El retrato de la Mona Lisa, que nunca fue entregado por su cliente, se convirtió en el icono más famoso del mundo por un robo no autorizado. Su gran defecto y don fue imaginar el futuro antes de construirlo. Aunque el sistema del arte lo trató como un proveedor ineficiente, su pensamiento fue anticipado y transformador.
La historia de Leonardo demuestra que el verdadero genio no se mide por lo entregado, sino por lo que se investiga y se deja en el tiempo. Su vida fue una constante búsqueda de conocimiento, y su obra permanece en el cajón, esperando a quien la lea. Aunque murió sin publicar un tratado, su pensamiento anticipó la ciencia moderna.
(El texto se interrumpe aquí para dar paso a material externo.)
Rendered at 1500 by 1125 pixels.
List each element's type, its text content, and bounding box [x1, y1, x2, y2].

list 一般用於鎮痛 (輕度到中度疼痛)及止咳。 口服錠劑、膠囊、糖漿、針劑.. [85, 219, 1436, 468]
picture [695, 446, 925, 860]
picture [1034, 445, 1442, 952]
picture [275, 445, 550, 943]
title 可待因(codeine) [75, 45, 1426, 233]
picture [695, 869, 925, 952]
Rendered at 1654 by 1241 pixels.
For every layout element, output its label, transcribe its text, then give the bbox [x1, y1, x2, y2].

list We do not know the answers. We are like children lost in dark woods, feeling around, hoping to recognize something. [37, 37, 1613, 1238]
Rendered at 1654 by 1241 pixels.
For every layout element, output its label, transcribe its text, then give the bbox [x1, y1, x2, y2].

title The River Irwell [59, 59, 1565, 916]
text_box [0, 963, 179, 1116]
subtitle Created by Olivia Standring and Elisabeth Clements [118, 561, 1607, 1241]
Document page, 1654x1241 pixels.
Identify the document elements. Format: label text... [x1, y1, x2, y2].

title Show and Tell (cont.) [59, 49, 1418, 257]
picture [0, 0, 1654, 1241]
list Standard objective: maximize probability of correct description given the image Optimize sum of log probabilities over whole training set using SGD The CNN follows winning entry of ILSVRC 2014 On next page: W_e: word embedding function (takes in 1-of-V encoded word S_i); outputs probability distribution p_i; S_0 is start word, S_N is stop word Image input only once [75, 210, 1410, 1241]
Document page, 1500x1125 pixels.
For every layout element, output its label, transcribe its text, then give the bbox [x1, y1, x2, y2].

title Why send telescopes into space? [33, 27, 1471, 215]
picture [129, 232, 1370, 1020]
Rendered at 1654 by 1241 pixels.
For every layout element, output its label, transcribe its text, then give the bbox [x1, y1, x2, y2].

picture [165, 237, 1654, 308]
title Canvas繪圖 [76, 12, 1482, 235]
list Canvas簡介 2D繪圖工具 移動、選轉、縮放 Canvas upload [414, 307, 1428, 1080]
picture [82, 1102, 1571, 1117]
El universo, con el tiempo, descubrió su valor: no en sus cuadros, sino en su permanente curiosidad. Así, Leonardo no entregó el cielo, pero el cielo lo recogió con calma, al final.
FAQs
Porque su enfoque era investigar y explorar ideas, no solo entregar obras. La mayoría de sus proyectos, como el caballo o el retrato de la señora Lisa, se desarrollaron en permanente revisión, sin finalizar nunca.
Estudió y dibujó en profundidad temas como la anatomía, el vuelo, la óptica, el agua y la mecánica. Sus cuadernos contienen más de 7000 páginas de investigaciones que nunca fueron publicadas.
Era un perfeccionista y un adelantado que veía el trabajo como un proceso infinito. Prefería explorar ideas sin acabarlas, lo que le daba una visión futurista del conocimiento.
El cliente, Francesco del Giocondo, nunca recibió el cuadro. Leonardo lo retocó durante 15 años, transformándolo en un laboratorio de estudio sobre luz, sonrisa y movimiento.
Era un hombre muy atractivo y comunicativo, conocido por su estilo, su elegancia y su generosidad. Creó el primer 'personal brand' de la historia, aunque nunca lo mostró públicamente.
Melzi, su secretario, se encargó de guardar los cuadernos durante 50 años. Luego, se dispersaron entre coleccionistas, y hasta hoy, fragmentos de su obra se encuentran en museos y bibliotecas.